A little bit of technical background to this awesome project :)



This project was inspierd by Jacques Mattheij and his post Sorting two metric tons of Lego. I was thinking about the same concept but couldnt find a time to start it out. Jacques led me to Jeremy Howard and Rachel Thomas' excellent starter course on machine learning. While following lessons there I was keen to try it out and since I had tons of minifigs to sort, and particular love towards SW sets I decided to preapre torso detector as a part to my sorter. It was a breeze but with limited class number (Darth Vader only). I decided to try it out on a larger class base and following sugestion from Lego community members made it so that it can classify whole figures. With 850+ Star Wars figures it seamd like a good start.

Couple of weeks later I had a traing set and first model :) It is still very limited and some minifigures have only couple of samples but I'm sure with a bigger set this network could perform much better.

From software perspective it uses Vgg16 (exactly as in lesson 2 of the above course) Keras with Tensorflow backend. It was to be installed on Amazon Web Service small instance and has led to several decisions. First of all small instance is small and slow so in order to run prediciton I had to come up with the way to balance processing. I decided to use single processor and queue. Keras was lauched as a single consumer of RabbitMQ queue with queue support by Pika. File upload and results pooling was lauched as Flask app (15 threads) and deployed via WSGI with Apache.


Keras is an open source neural network library written in Python. It is capable of running on top of Deeplearning4j, Tensorflow or Theano. Designed to enable fast experimentation with deep neural networks, it focuses on being minimal, modular and extensible.
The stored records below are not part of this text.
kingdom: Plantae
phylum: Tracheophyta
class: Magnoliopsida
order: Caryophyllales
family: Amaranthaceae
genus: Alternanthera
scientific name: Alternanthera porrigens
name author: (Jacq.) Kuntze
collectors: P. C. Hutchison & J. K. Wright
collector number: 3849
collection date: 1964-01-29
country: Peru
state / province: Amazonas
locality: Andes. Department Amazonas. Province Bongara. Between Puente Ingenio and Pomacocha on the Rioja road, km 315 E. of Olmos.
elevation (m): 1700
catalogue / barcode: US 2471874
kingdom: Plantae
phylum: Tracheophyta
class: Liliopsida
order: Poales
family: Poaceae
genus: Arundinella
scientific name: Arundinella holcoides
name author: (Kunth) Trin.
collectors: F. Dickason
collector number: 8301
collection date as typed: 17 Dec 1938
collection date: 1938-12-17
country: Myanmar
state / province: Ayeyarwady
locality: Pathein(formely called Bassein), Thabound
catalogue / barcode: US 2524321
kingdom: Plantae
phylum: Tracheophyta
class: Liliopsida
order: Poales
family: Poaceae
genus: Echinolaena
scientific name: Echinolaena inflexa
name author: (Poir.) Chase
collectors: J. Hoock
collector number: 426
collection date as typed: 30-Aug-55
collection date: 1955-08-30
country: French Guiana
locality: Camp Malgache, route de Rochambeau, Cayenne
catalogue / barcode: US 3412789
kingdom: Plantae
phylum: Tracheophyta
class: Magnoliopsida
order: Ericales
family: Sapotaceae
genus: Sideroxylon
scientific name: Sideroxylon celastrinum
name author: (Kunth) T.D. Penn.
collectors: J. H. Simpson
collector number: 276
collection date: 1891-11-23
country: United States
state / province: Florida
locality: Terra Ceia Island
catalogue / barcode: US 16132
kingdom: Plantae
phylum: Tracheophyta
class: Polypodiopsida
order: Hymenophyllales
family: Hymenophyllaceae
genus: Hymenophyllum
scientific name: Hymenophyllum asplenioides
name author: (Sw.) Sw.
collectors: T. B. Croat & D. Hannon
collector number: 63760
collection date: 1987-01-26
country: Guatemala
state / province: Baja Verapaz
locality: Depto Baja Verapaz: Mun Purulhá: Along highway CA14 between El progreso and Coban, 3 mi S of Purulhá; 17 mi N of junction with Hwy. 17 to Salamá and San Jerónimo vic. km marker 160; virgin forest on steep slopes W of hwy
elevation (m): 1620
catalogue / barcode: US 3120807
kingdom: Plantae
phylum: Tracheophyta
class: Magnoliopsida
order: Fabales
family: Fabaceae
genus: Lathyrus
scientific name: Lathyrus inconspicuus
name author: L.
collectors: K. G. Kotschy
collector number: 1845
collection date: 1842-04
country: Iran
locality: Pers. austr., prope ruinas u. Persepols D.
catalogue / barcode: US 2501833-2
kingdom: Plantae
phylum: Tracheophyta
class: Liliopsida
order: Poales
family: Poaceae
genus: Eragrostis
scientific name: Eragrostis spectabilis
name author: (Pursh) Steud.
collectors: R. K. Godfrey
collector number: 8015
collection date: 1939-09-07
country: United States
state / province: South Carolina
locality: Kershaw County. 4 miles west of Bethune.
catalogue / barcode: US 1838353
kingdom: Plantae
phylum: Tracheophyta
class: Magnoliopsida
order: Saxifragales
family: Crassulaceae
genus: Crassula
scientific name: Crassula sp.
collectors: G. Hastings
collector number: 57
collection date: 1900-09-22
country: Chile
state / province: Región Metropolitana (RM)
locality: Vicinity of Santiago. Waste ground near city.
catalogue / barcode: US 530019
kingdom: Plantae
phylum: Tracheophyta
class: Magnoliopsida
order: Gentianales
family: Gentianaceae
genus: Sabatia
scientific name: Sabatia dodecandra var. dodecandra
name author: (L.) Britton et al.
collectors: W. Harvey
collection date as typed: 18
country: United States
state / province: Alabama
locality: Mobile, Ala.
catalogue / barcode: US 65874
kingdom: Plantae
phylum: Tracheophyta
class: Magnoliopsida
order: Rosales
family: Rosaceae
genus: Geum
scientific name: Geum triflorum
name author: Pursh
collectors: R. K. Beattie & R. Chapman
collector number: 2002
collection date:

It was developed as part of the research effort of project ONEIROS (Open-ended Neuro-Electronic Intelligent Robot Operating System), and its primary author and maintainer is Francois Chollet, a Google engineer.


TensorFlow is an open source software library for machine learning across a range of tasks, and developed by Google to meet their needs for systems capable of building and training neural networks to detect and decipher patterns and correlations, analogous to the learning and reasoning which humans use. It is currently used for both research and production at Google products, often replacing the role of its closed-source predecessor, DistBelief. TensorFlow was originally developed by the Google Brain team for internal Google use before being released under the Apache 2.0 open source license on November 9, 2015.


Flask is a micro web framework written in Python and based on the Werkzeug toolkit and Jinja2 template engine. It is BSD licensed. Flask is called a micro framework because it does not require particular tools or libraries. It has no database abstraction layer, form validation, or any other components where pre-existing third-party libraries provide common functions. However, Flask supports extensions that can add application features as if they were implemented in Flask itself. Extensions exist for object-relational mappers, form validation, upload handling, various open authentication technologies and several common framework related tools. Extensions are updated far more regularly than the core Flask program


RabbitMQ is open source message broker software (sometimes called message-oriented middleware) that implements the Advanced Message Queuing Protocol (AMQP). The RabbitMQ server is written in the Erlang programming language and is built on the Open Telecom Platform framework for clustering and failover. Client libraries to interface with the broker are available for all major programming languages.